作業項目 1: 抜粋によると、岡崎勝男はどんな人物のフリをしてニューグランドホテルにもぐりこんだか。

選んだ抜粋:
ホテルニューグランド - Wikipedia

出だしで、作者は、小学生のころから、図書館に入り浸って、片っ端から海外ミステリーを読んできたとあり、私は、自伝を読まなければ、そこは深く考えなかったと思いますが、自伝を先に読んだので、ここの意味が理解出来ます。そして、そこに描かれる海外の生活に憧れ、それに近いのが横浜、ホテル、というふうに筆は進み、生島治郎のエッセーに登場するこのホテルの個所を引用し、それからヨコハマの開港からの成り立ち、歴史を述べます。

頁78によると、終戦直後のこのホテルは、焼けた中華街から来た人たちが入りこんでいたそうです。京都の東華菜館のように「買う」わけでなく、「入りこむ」というのが、なんだなと思いますが、米軍が接収したので、あっという間に、そうした人たちは駆逐されたみたいです。同じ戦勝国であっても、米軍とそれ以外は圧倒的に違うと。

頁127にはこういうくだりがあります。9月2日のミズーリ号の降伏調印の同日、GHQマーシャル参謀次長から終戦連絡委員会公使に対し、GHQは日本国民に対し三つの布告を出すと連絡があります。

(一)日本政府の一切の権限を連合国最高司令官(SCAP)の権力下に置き、英語を公用語とする。

(二)SCAP命令への違反者は占領軍裁判官が処刑する権利を持つ。

(三)占領軍の発行するB軍票を通貨として認める。

これはポツダム宣言に明記された「日本人を民族として奴隷化し、また日本国民を滅亡させようとするものではない。民主主義の復活強化、言論、宗教及び思想の自由、基本的人権の尊重」に反するものだとし、到底受け入れられないと、岡崎勝男という人物が志願して、サザーランド参謀長に撤回を申し入れるべく宿舎として接収されていたニューグランドホテルに潜入します(堪能な英語を活かして二世のフリをしてもぐりこむ)ウィキペディアではこの箇所は外務省が派遣したことになってますが、本書ではここは勝男の志願です。

サザーランドには会えないのですが、マーシャルには面会出来、布告延期をとりつけます。その知らせを受けた重光葵は翌朝マッカーサーと会談、布告を撤回させます。本書ではこれはここまでですが、ウィキペディアですと、勝男はこの後GHQの報復で公職追放されます。

岡崎勝男 - Wikipedia

私が何が言いたいかというと、ポツダム宣言は米英華ソが共同で宣言したものですが、GHQはもう少し先に行きたかったのだなと。接収にあたって、入りこんだ中国人を一掃するくらいはそりゃやります罠と。

保存済みデータのエントリ
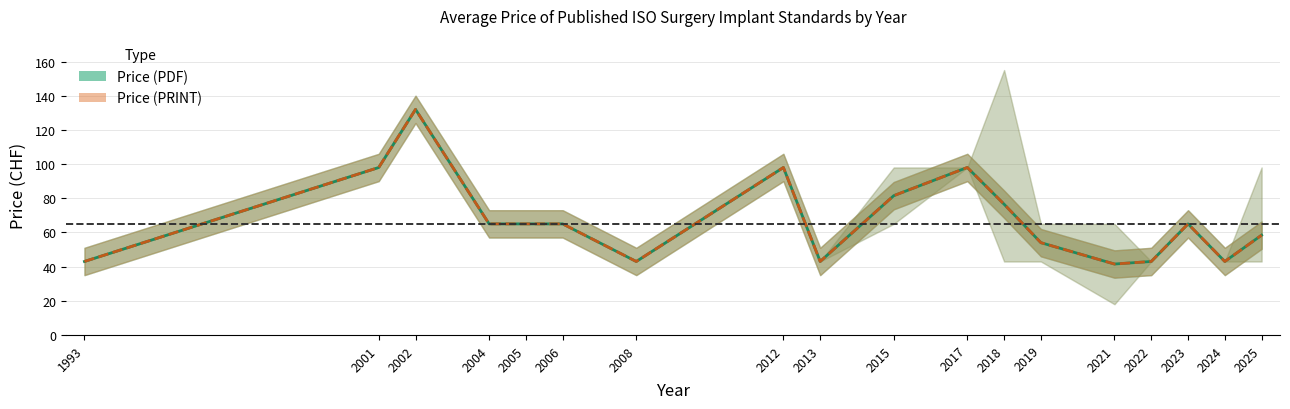

Where is the first local maximum for Price (PDF)?

2002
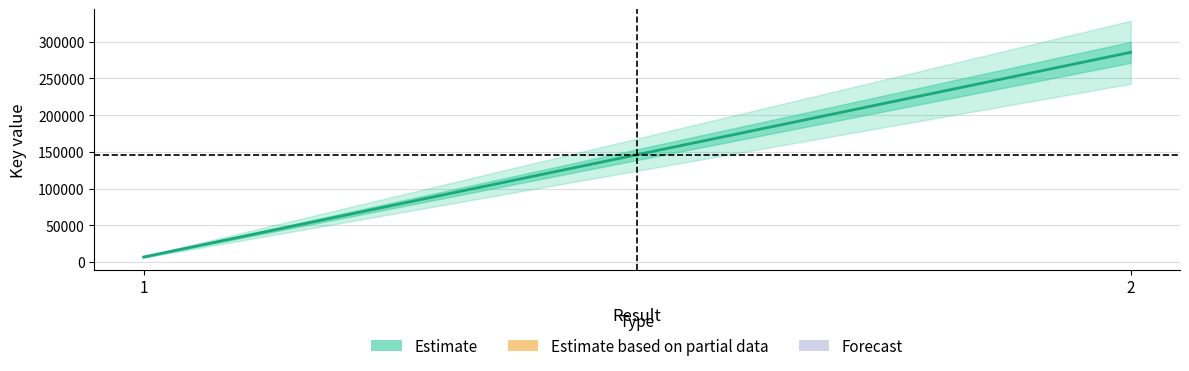

Count the number of categories in the chart.

2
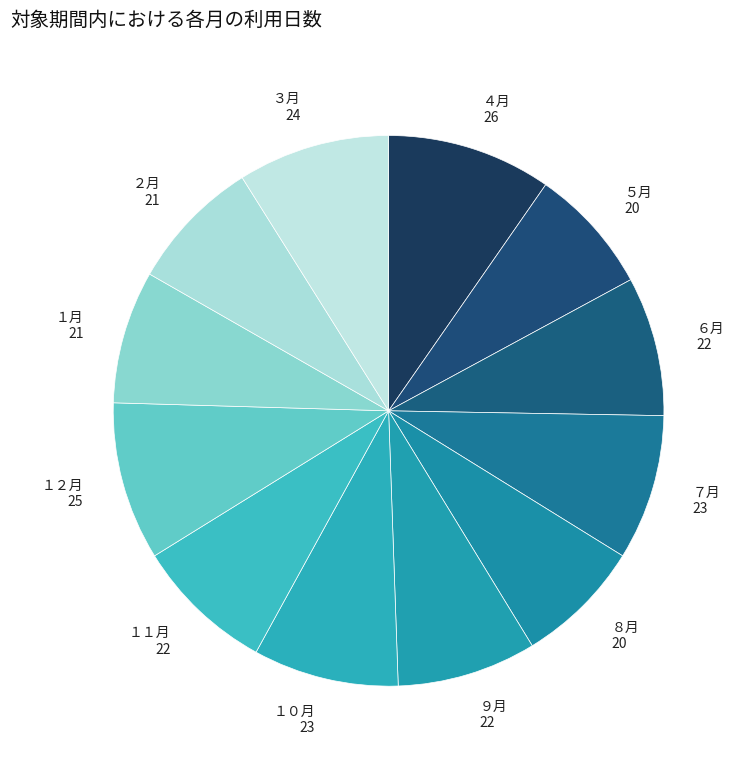

Does ５月 account for over 50% of the chart?

No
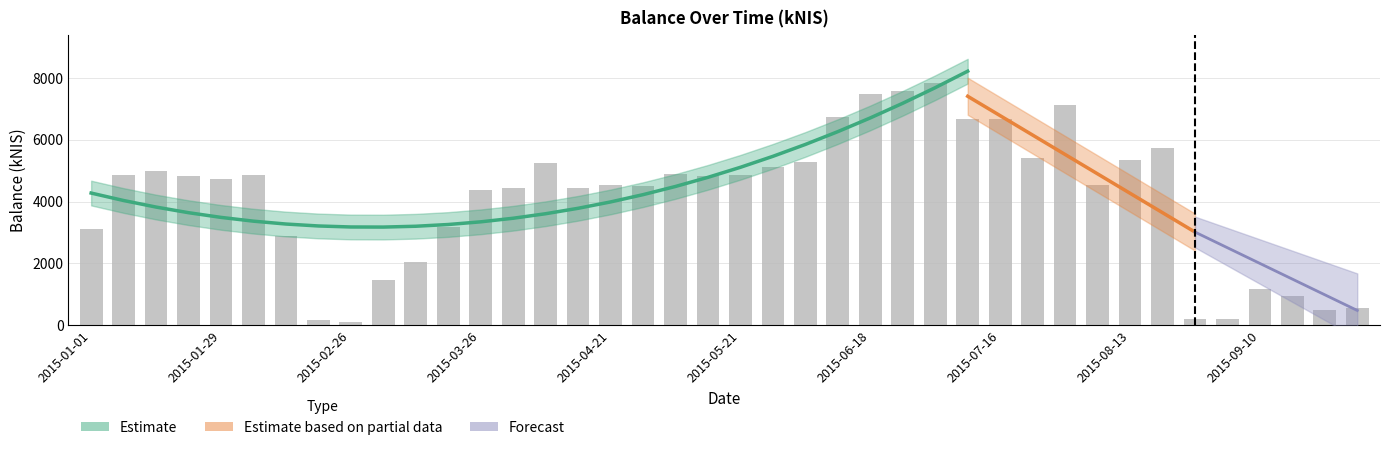

Is it true that the value at 2015-01-22 is 7912.8?

False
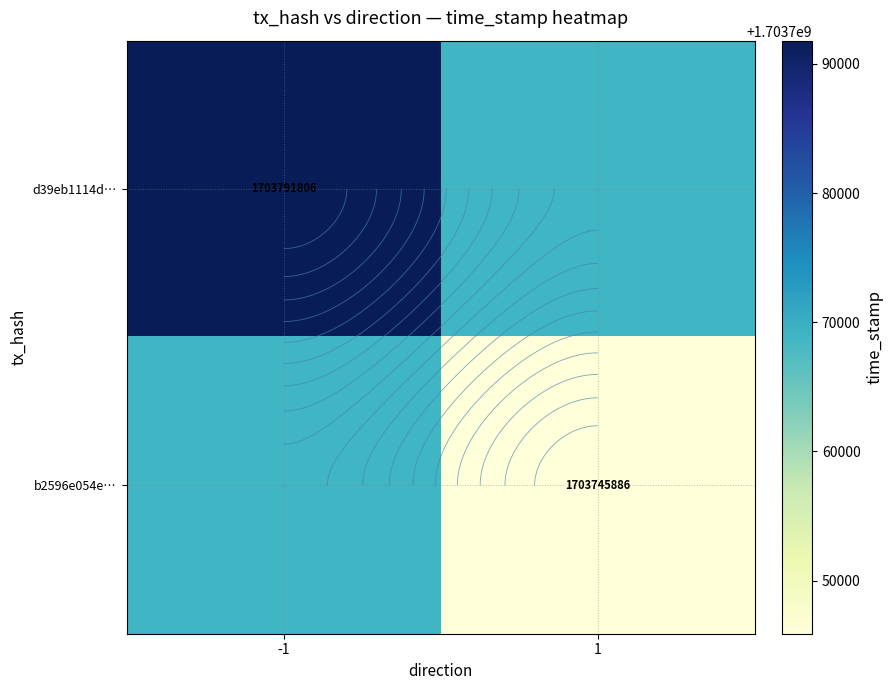

Count the d39eb1114d… values in the range 1703768846 to 1703791806.

2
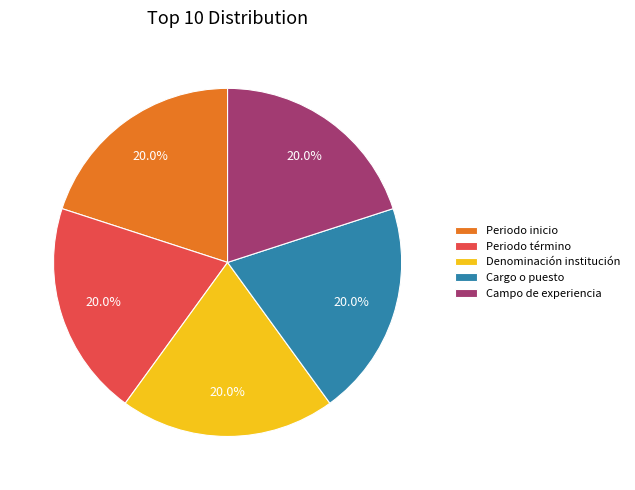

Count the number of slices in the pie.

5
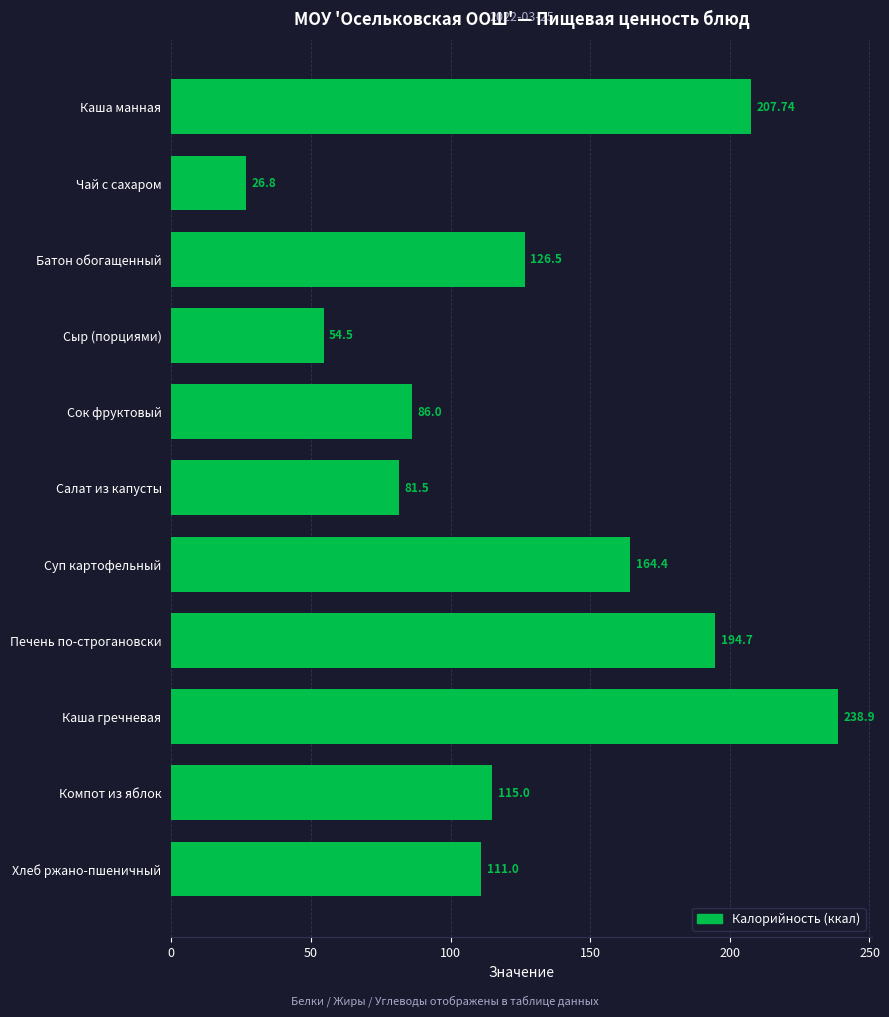

Between Печень по-строгановски and Сыр (порциями), which is larger?

Печень по-строгановски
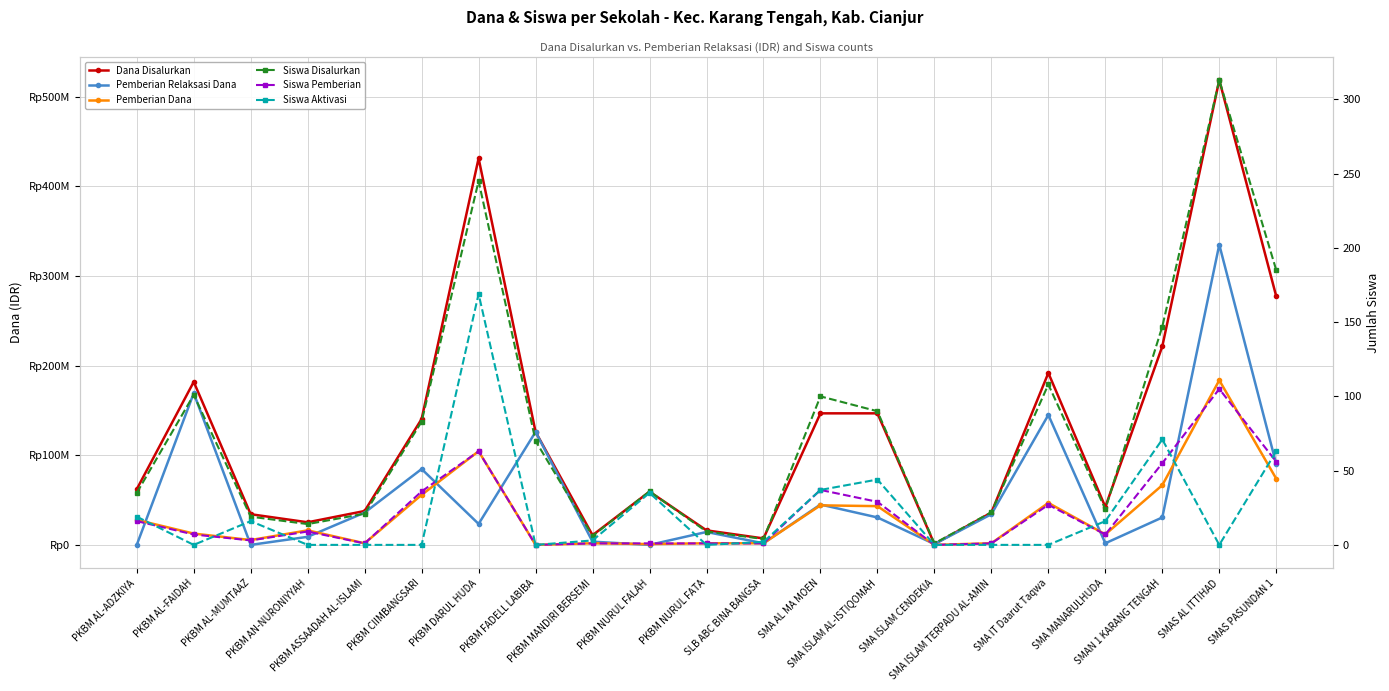

What is the total value across all series at SLB ABC BINA BANGSA?

10800007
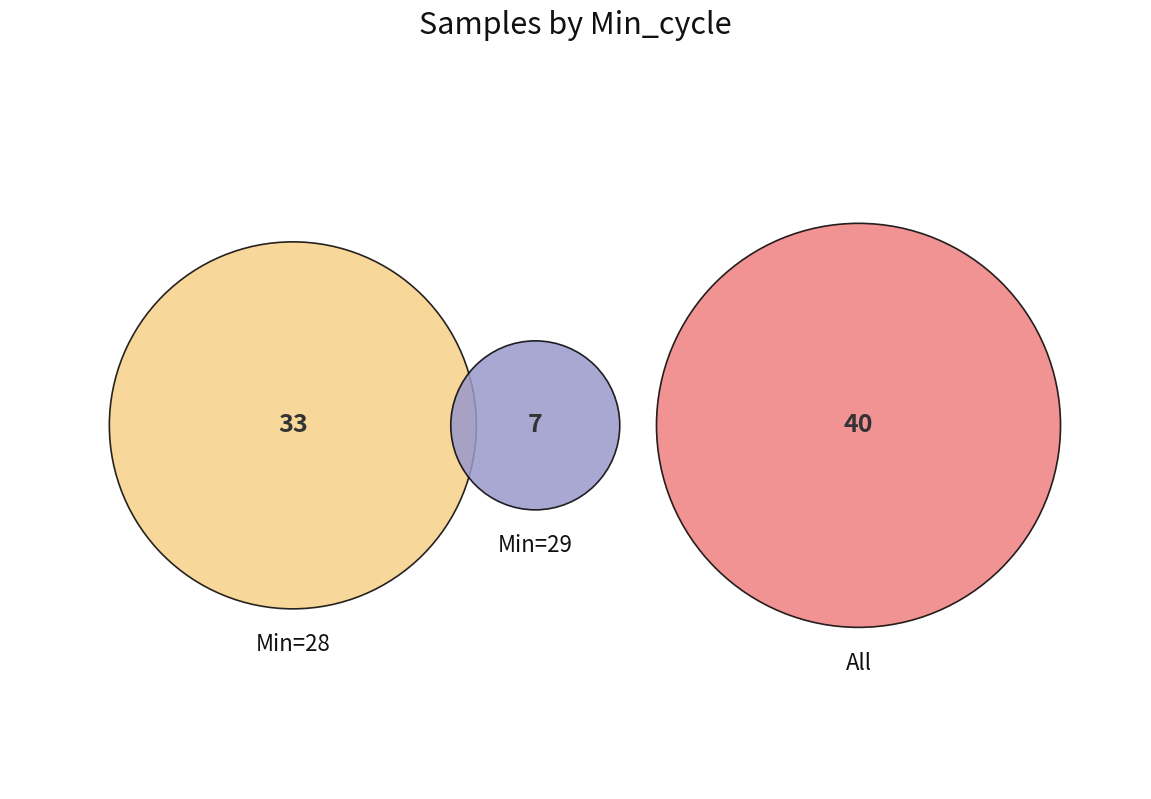

Which category has the smallest portion of the pie?

29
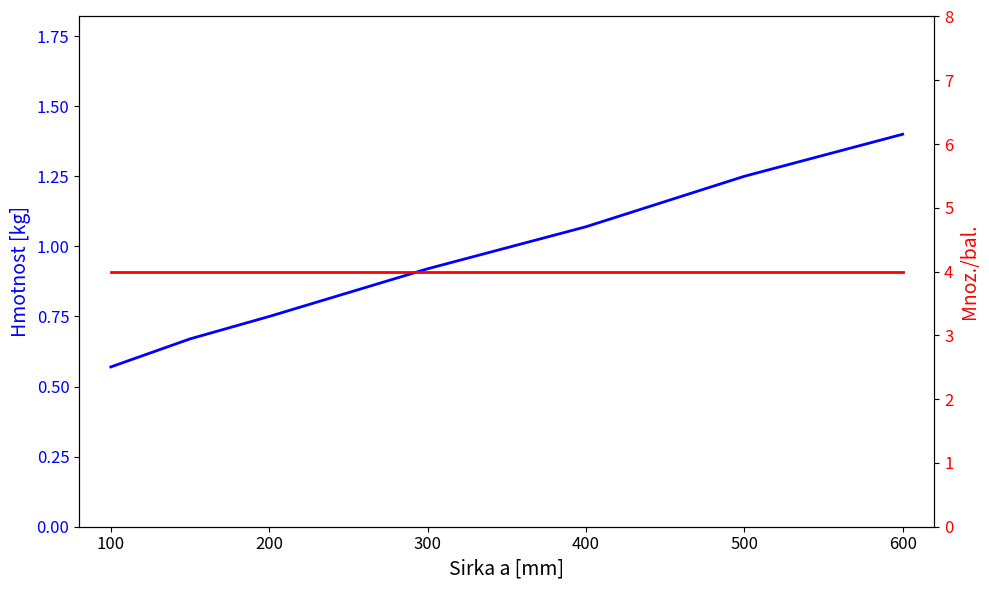

True or false: Hmotnost [kg] and Mnoz./bal. cross at least once.

False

作業項目 2: エントリのうち、「Does ５月 account for over 50% of the chart?」を含む行から始まり、エントリの最後で終わる範囲を編集し、「pie」を「donut」に置き換えてください。画像は出力に含めないでください。

出力 1: 二世のフリをしてもぐりこんだ。

出力 2:
Does ５月 account for over 50% of the chart?

No

Is it true that the value at 2015-01-22 is 7912.8?

False

Count the d39eb1114d… values in the range 1703768846 to 1703791806.

2

Count the number of slices in the donut.

5

Between Печень по-строгановски and Сыр (порциями), which is larger?

Печень по-строгановски

What is the total value across all series at SLB ABC BINA BANGSA?

10800007

Which category has the smallest portion of the donut?

29

True or false: Hmotnost [kg] and Mnoz./bal. cross at least once.

False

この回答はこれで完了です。